Design and construction
- Architects: G. Albert Lansburgh and S. Charles Lee

= Grand Theater, San Francisco =

Historic theater

The Grand Theater is a historic theater in the Mission District of San Francisco, California. The venue became San Francisco Historic Landmark #315 in March 2024. Located at 2665 Mission Street, it was built in 1940 in the Streamline Moderne style with notable neon sign and marquee.

== History ==
The Grand Theater originally opened on March 23 1940 as a single-screen neighborhood movie theater. It was designed by architects G. Albert Lansburgh and S. Charles Lee to be operated by prominent theater owner D.B. Levin. As the last movie theater built in San Francisco before World War II, it offered late night shows at low prices appealing to budget conscious families. When it opened it was part of the "Mission Miracle Mile", a theater district featuring nickelodeons, Vaudeville houses and movie palaces.

In 1988 the Grand Theater closed and was converted in 1990 into two retail spaces.

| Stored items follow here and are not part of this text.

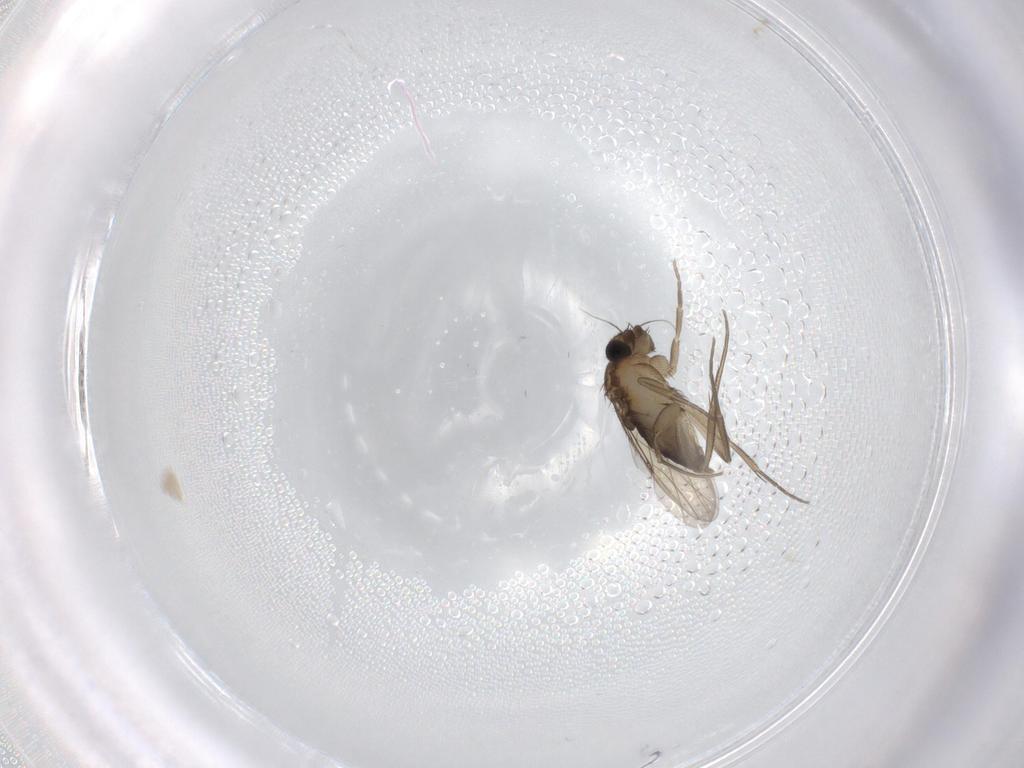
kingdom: Animalia
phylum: Arthropoda
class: Insecta
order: Diptera
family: Phoridae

In 2009 it was converted into a single large retail space, occupied by a Chinese import store in 2005 and then by a dollar store.

=== Restoration and current use ===
Starting in 2014 the building underwent renovation to become a "Technology and Art Theater" by its current tenant, Gray Area Foundation for the Arts, a digital arts nonprofit organization. The organization spent $200,000 on repairs and raised an additional $300,000 through crowd funding. The work was completed in 2015 in advance of the first Gray Area Festival which was held in the space.

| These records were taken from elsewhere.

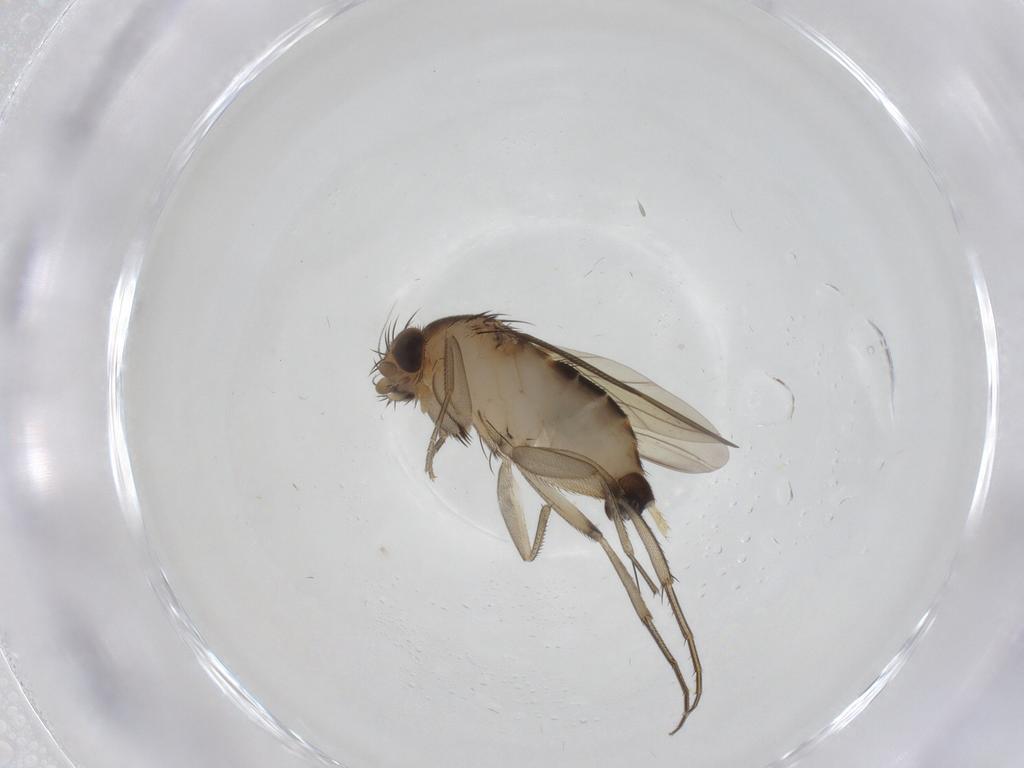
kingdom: Animalia
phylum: Arthropoda
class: Insecta
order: Diptera
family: Phoridae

The renovation included removing the fluorescent lighting used by the former retail tenant, adding carpeted floors, the construction of a two-story interior addition of studio spaces and the removal of demising walls which exposed the decorative details of the interior theater. The restoration focused on creating a new space for digital media, screen-based works and performances rather than recreating the traditional cinema experience.

In 2023 Gray Area restored the section of neon spelling GRAND on the façade of the building, marking the first time in over 30 years the sign had been lit up.